One implementation possibility would be for the hardware device semantics to be exactly specified and standardized. This approach would enable the execution of a generic software driver in the virtualized operating system which would support all such devices. A hardware-only solution simplifies the overall software architecture, but it also suffers from a number of problems, the main one being that device semantics are generally specified at a high level by the operating system vendors rather than at a detailed register operation level. Historically, this flexibility in device implementation enables otherwise-stymied innovation by hardware vendors.

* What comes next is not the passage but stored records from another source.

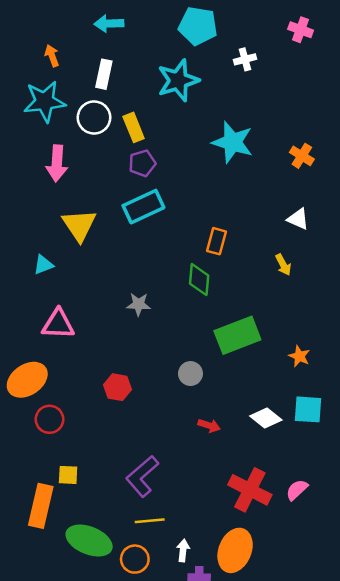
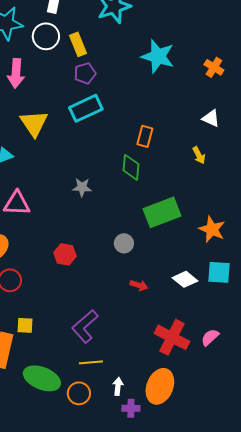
orange star: (299, 356) -> (212, 229), size x1.5

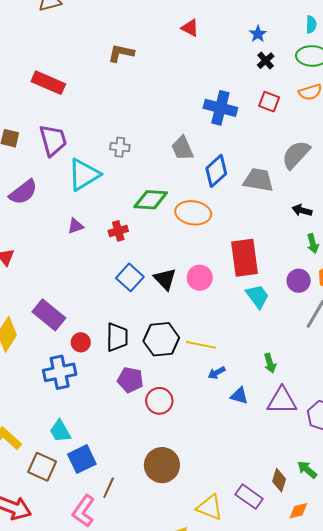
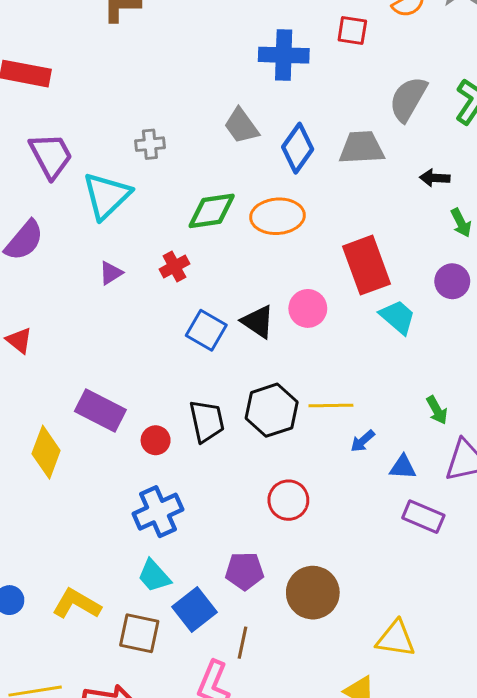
blue cross: (60, 372) -> (158, 512), moved
purple pentagon: (130, 380) -> (245, 571), moved
purple rectangle: (249, 497) -> (423, 517), moved

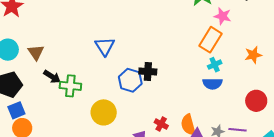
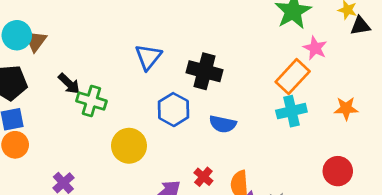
brown triangle: (36, 52) -> (35, 41), moved
cyan cross: (215, 65) -> (291, 111), size x1.5
black cross: (148, 71) -> (204, 71), moved, size x1.4
blue semicircle: (212, 84) -> (223, 124), moved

If the semantics of virtualized device operation are expressed in terms of APIs within both the virtualized operating system and the hypervisor, components of the device hardware vendor's driver must therefore exist both in the virtualized operating system and in the hypervisor. This requirement for three-way cooperation between hardware, operating system and hypervisor vendors has been recognized, and all signs point to the respective parties moving forward from an implementation standpoint, thereby enabling virtual adaptors built using the PCI-IOV standard to be accommodated into the virtualized and virtual ecosystem.

Author Information
Steven Pope is Chief Technical Officer, and David Riddoch is Chief Software Architect, at Solarflare Communications. Both joined Solarflare through the merger of Solarflare with Level 5 Networks in April 2006; they co-founded Level 5 Networks in July 2002. Previously, Steven was a post-doctorate researcher in the field of high-speed networks and operating systems at Olivetti Research Labs, which later became AT&T Laboratories Cambridge. David was previously the architect and lead developer of the software for the CLAN high performance network project at AT&T Laboratories Cambridge. Steven holds a Ph.D. in Computer Science from the University of Cambridge. David holds a first class degree in computer science and a Ph.D. in high performance networking from the University of Cambridge.